Добавить в цитаты Настройки чтения

Страница 8 из 14

Делать это страшно. Если бы не клопы, Уоллас, может, сейчас смалодушичал.

Вздохнув, он стягивает смоленую куртку, всю в прорехах, из которых лезет мякоть начинки. Невольно вспоминает обычный облик купцов. Все они носили защиту из вываренной кожи. Легкая броня прикрывала предплечья, многочастные поножи сберегали от веток, мелких тварей и ползунов. Даже кафтаны у купцов были особенные, подходящие для пути через Лес.

А Уоллас вышел из дома в стеганой куртке, войлочных сапогах, уже ершащихся лыком плетенках да в простецких штанах.

Как было справить защиту? Под Яблочной горой доспехи ковались только для гномов. Не боевые, а церемонные. С роскошной вязью наследных узоров и инкрустацией самоцветами, они выполнялись под заказ в мастерской рода Торхве, а стоили столько, что на эти средства можно было снарядить великана.

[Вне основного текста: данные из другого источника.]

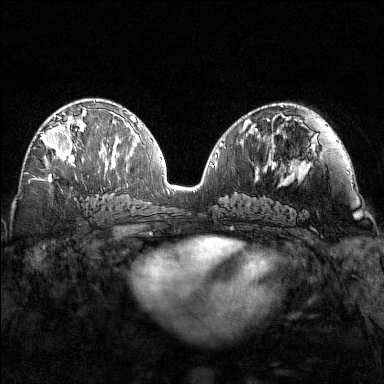
Breast MRI (dynamic contrast-enhanced), one axial slice. Position 78 of 160 along the scan axis. Dynamic contrast-enhanced series, time point 2 of 7 at this slice position (early post-contrast). 1.5 T. TE 1.8 ms, TR 4.8 ms. 384 × 384 image matrix, field of view 320 × 320 mm. Female patient.
Outlined on this slice (semi-automatically segmented with operator editing):
- enhancing-tissue mask used for the functional tumour volume (all voxels passing the contrast-enhancement thresholds inside the analysis volume; usually the tumour): bounding box [x1, y1, x2, y2] px = [40, 108, 87, 163]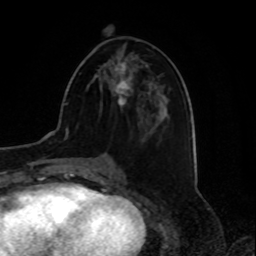
Breast MRI, one axial slice. Position 35 of 80 along the scan axis. Cropped to one breast. Dynamic contrast-enhanced series, time point 2 of 8 at this slice position (early post-contrast). 1.5 T. TE 4.2 ms, TR 7 ms. 2 mm slice thickness. 256 × 256 image matrix, field of view 175 × 175 mm. Female patient.
Annotated regions visible in this slice (semi-automatically segmented with operator editing):
- enhancing-tissue mask used for the functional tumour volume (all voxels passing the contrast-enhancement thresholds inside the analysis volume; usually the tumour): bounding box (x1, y1, x2, y2) in pixels: (111, 62, 132, 106)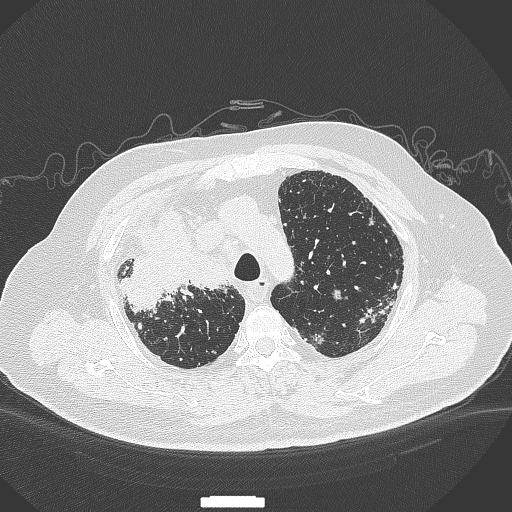
Chest CT, one axial slice. Position 280 of 384 along the scan axis. Reconstruction kernel B70f. 120 kVp. Lung window (W 1500 / L -600 HU). 1 mm slice thickness. 512 × 512 image matrix, field of view 400 × 400 mm. Male patient, age 69 years. Case-level facts recorded for this patient, not image findings: clinical TNM (as recorded): T4 N3 M1.
Outlined on this slice (rectangle marked by the reading radiologist):
- lung tumour (recorded histology: adenocarcinoma): bounding box (x1, y1, x2, y2) in pixels: (124, 206, 227, 317)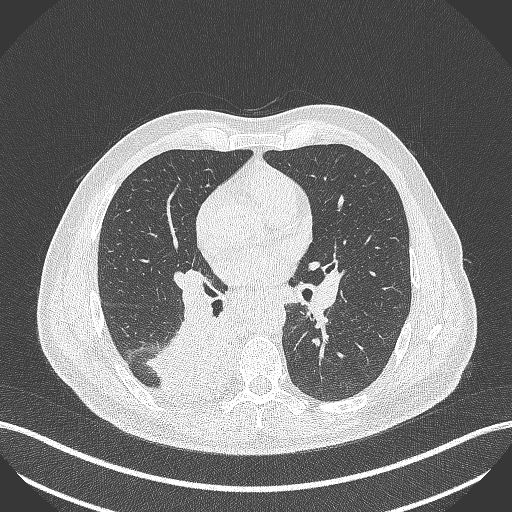
Chest CT, one axial slice; position 250 of 451 along the scan axis; reconstruction kernel B70f; lung window (W 1500 / L -600 HU); 512 × 512 image matrix, field of view 400 × 400 mm. Patient: male, 61 years. Case-level facts recorded for this patient, not image findings: clinical TNM (as recorded): T1 N0 M0; histopathological grade: G3.
Outlined on this slice (rectangle marked by the reading radiologist):
- lung tumour (recorded histology: small cell carcinoma): box from (x=162, y=310) to (x=241, y=400) px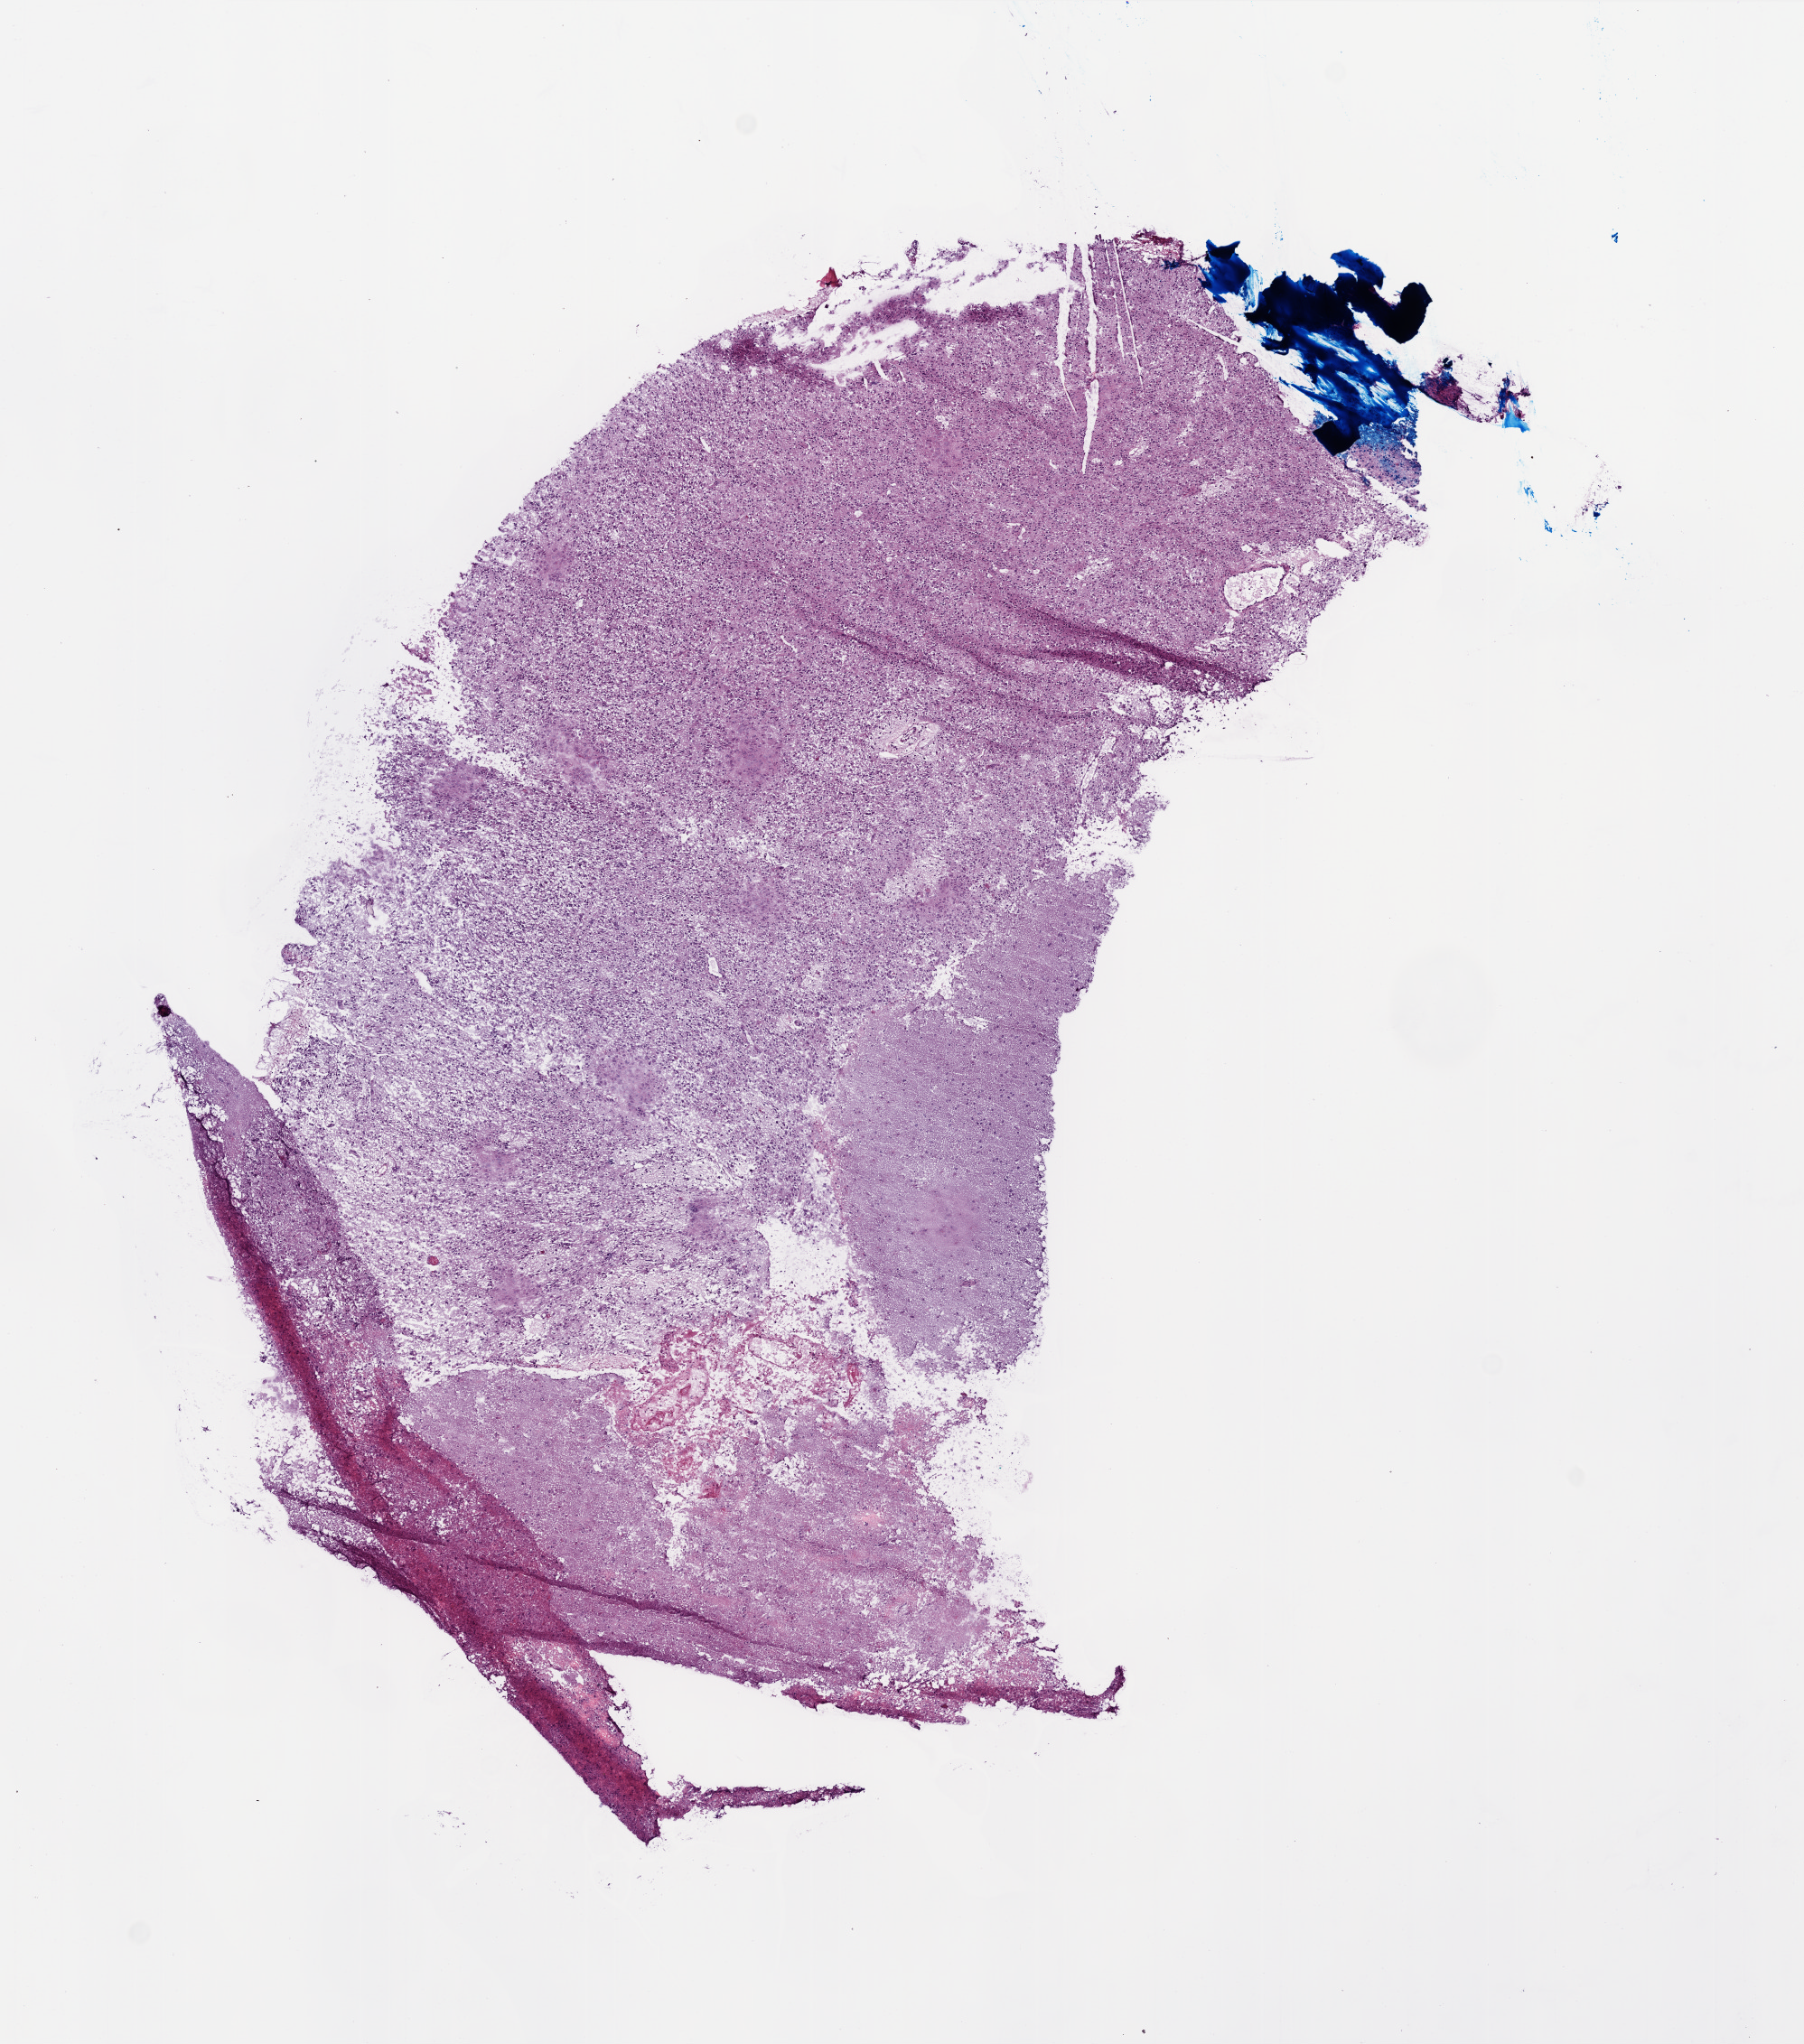
Whole-slide histology image, H&E — whole scanned area (about 8.0 x 9.1 mm) shown as a low-resolution overview. Frozen section. Brain, primary tumour sample. Male, age 30 years at initial diagnosis. Slide review estimates, as recorded: tumour cells 80%, tumour nuclei 90%, normal cells 10%, stromal cells 0%, necrosis 10%.
Pathologic diagnosis: Glioblastoma.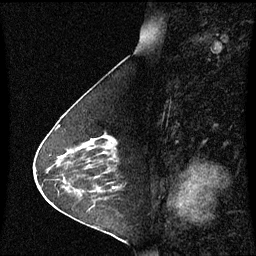
Breast MRI (dynamic contrast-enhanced), one sagittal slice. Slice 27 of 60 in the series (ordered by position). Dynamic contrast-enhanced series, image 2 of 3 at this slice position (ordered by acquisition). 1.5 T. TE 4.2 ms, TR 8.9 ms. 2 mm slice thickness. 256 × 256 image matrix. Female patient, age 63 years. Case-level facts recorded for this patient, not image findings: setting: breast cancer imaged before/during neoadjuvant chemotherapy; receptor status: HR-positive, HER2-negative.
Annotated regions visible in this slice (semi-automatically segmented with operator editing):
- analysis volume of interest (the breast-tissue region the enhancement analysis was run in; not a lesion): bounding box <76,135,120,178> (left, top, right, bottom; pixels)
- tumour enhancement mask (voxels above the 70 % enhancement threshold inside the analysis volume of interest): <106,136,115,143>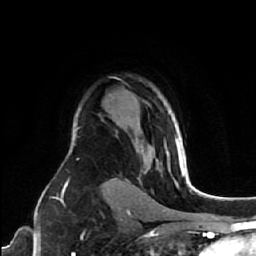
Breast MRI (dynamic contrast-enhanced), one axial slice; slice 46 of 64 in the series (ordered by position); cropped to one breast; dynamic contrast-enhanced series, time point 2 of 7 at this slice position (early post-contrast); 1.5 T; TE 2.6 ms, TR 5.7 ms; 2.5 mm slice thickness; 256 × 256 image matrix, field of view 160 × 160 mm. Female patient.
Structures marked on this image (semi-automatically segmented with operator editing):
- enhancing-tissue mask used for the functional tumour volume (all voxels passing the contrast-enhancement thresholds inside the analysis volume; usually the tumour): bounding box [x1, y1, x2, y2] px = [167, 138, 185, 176]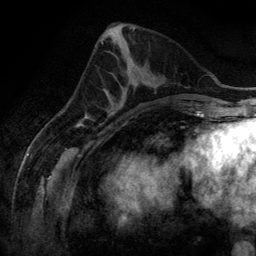
Breast MRI (dynamic contrast-enhanced), one axial slice; slice 57 of 134 in the series (ordered by position); cropped to one breast; dynamic contrast-enhanced series, time point 2 of 6 at this slice position (early post-contrast); 3 T; TE 2.8 ms, TR 6.9 ms; 1.2 mm slice thickness; 256 × 256 image matrix. Female patient.
Outlined on this slice (semi-automatically segmented with operator editing):
- enhancing-tissue mask used for the functional tumour volume (all voxels passing the contrast-enhancement thresholds inside the analysis volume; usually the tumour): box from (x=108, y=99) to (x=125, y=110) px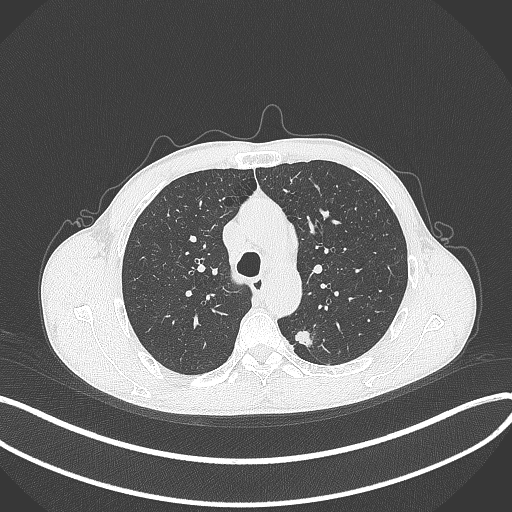
Chest CT, one axial slice; slice 281 of 429 in the series (ordered by position); reconstruction kernel B70f; lung window (W 1500 / L -600 HU); 512 × 512 image matrix, field of view 400 × 400 mm. Patient: male, 51 years. Case-level facts recorded for this patient, not image findings: clinical TNM (as recorded): T2a N1 M1.
Structures marked on this image (bounding box drawn by a radiologist):
- lung tumour (recorded histology: adenocarcinoma): bounding box <291,327,315,351> (left, top, right, bottom; pixels)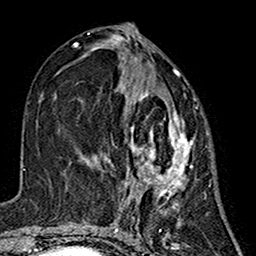
Breast MRI (dynamic contrast-enhanced), one axial slice; position 67 of 160 along the scan axis; cropped to one breast; dynamic contrast-enhanced series, time point 2 of 7 at this slice position (early post-contrast); 1.5 T; TE 2.7 ms, TR 5.4 ms; 1 mm slice thickness; 256 × 256 image matrix, field of view 155 × 155 mm. Female patient.
Outlined on this slice (semi-automatic segmentation, software-assisted and operator-edited):
- enhancing-tissue mask used for the functional tumour volume (all voxels passing the contrast-enhancement thresholds inside the analysis volume; usually the tumour): bounding box [x1, y1, x2, y2] px = [106, 70, 195, 213]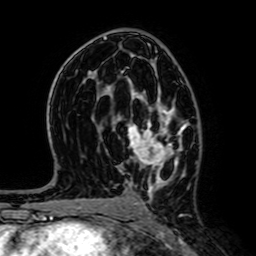
Breast MRI (dynamic contrast-enhanced), one axial slice; cropped to one breast; dynamic contrast-enhanced series, time point 2 of 7 at this slice position (early post-contrast); 1.5 T; TE 2.6 ms, TR 5.2 ms; 2.5 mm slice thickness; 256 × 256 image matrix. Female patient.
Annotated regions visible in this slice (semi-automatically segmented with operator editing):
- enhancing-tissue mask used for the functional tumour volume (all voxels passing the contrast-enhancement thresholds inside the analysis volume; usually the tumour): box from (x=127, y=67) to (x=186, y=195) px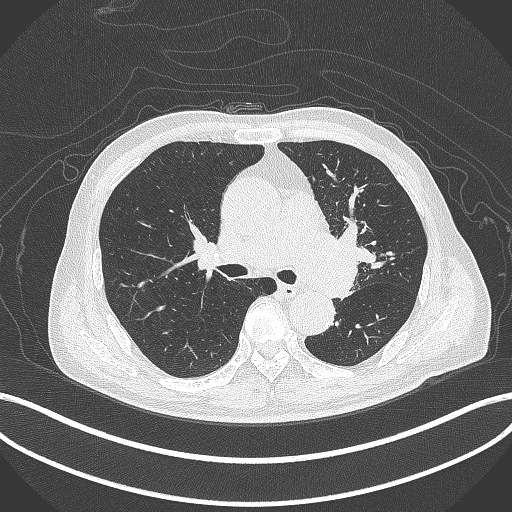
Chest CT, one axial slice. Position 265 of 417 along the scan axis. Reconstruction kernel B70f. 120 kVp. Lung window (W 1500 / L -600 HU). 1 mm slice thickness. 512 × 512 image matrix, field of view 400 × 400 mm. Male patient, age 77 years. From the clinical record (not read from this slice): clinical TNM (as recorded): T3 N1 M0.
Outlined on this slice (bounding box drawn by a radiologist):
- lung tumour (recorded histology: adenocarcinoma): bounding box [x1, y1, x2, y2] px = [306, 227, 369, 301]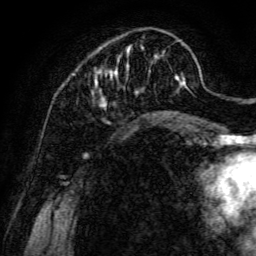
Breast MRI, one axial slice. Position 34 of 134 along the scan axis. Cropped to one breast. Dynamic contrast-enhanced series, time point 2 of 6 at this slice position (early post-contrast). 3 T. TE 4.7 ms, TR 8.9 ms. 1.2 mm slice thickness. 256 × 256 image matrix, field of view 180 × 180 mm. Female patient.
Annotated regions visible in this slice (semi-automatically segmented with operator editing):
- enhancing-tissue mask used for the functional tumour volume (all voxels passing the contrast-enhancement thresholds inside the analysis volume; usually the tumour): box from (x=91, y=39) to (x=185, y=109) px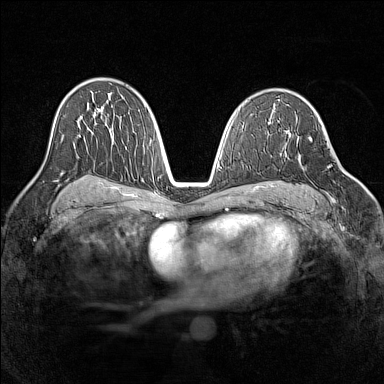
Breast MRI (dynamic contrast-enhanced), one axial slice. Slice 86 of 160 in the series (ordered by position). Dynamic contrast-enhanced series, time point 2 of 7 at this slice position (early post-contrast). 1.5 T. TE 1.8 ms, TR 5 ms. 1 mm slice thickness. 384 × 384 image matrix, field of view 320 × 320 mm. Female patient.
Outlined on this slice (semi-automatic segmentation, software-assisted and operator-edited):
- enhancing-tissue mask used for the functional tumour volume (all voxels passing the contrast-enhancement thresholds inside the analysis volume; usually the tumour): box from (x=298, y=137) to (x=343, y=202) px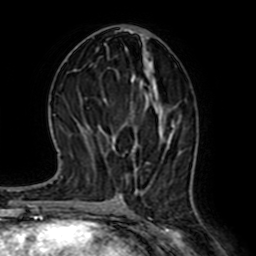
Breast MRI (dynamic contrast-enhanced), one axial slice. Position 32 of 64 along the scan axis. Cropped to one breast. Dynamic contrast-enhanced series, time point 2 of 7 at this slice position (early post-contrast). 1.5 T. TE 2.6 ms, TR 5.2 ms. 2.5 mm slice thickness. 256 × 256 image matrix. Female patient.
Outlined on this slice (semi-automatic segmentation, software-assisted and operator-edited):
- enhancing-tissue mask used for the functional tumour volume (all voxels passing the contrast-enhancement thresholds inside the analysis volume; usually the tumour): bounding box <125,124,175,189> (left, top, right, bottom; pixels)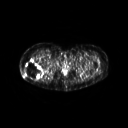
FDG PET of an extremity soft-tissue mass (from a PET/CT study), one axial slice; position 37 of 267 along the scan axis; 3.27 mm slice thickness; 128 × 128 image matrix, field of view 600 × 600 mm. Female patient, age 57 years. Case-level facts recorded for this patient, not image findings: histological type: epithelioid sarcoma with vascular differentiation; site of the primary tumour: right buttock.
Annotated regions visible in this slice (expert contour drawn on MRI and transferred to this co-registered scan by the dataset authors):
- gross tumour volume (mass): bounding box [x1, y1, x2, y2] px = [24, 59, 43, 80]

Для Ублюдка не нашлось даже свиного нагрудника, что натягивают во время кулачных боев.

Что ему было делать? Обвешиваться деревянными чурками? Глиняными черепками? Прятать голову под отцовским горшком?

«А я человека сгубил».

От правды не спрятаться. Он во всем виноват.

Караван Уолласа не сразу приметил, никто не был готов встретить одиночку в Лесу. Ему не хватило смекалки схорониться подальше. Зачем только на учебу ходил?! А лавки зачем в трактире просиживал?

Теперь он, Ублюдок, прелюбодей, богохульник, проклятый всеми изгнанник – теперь он убийца.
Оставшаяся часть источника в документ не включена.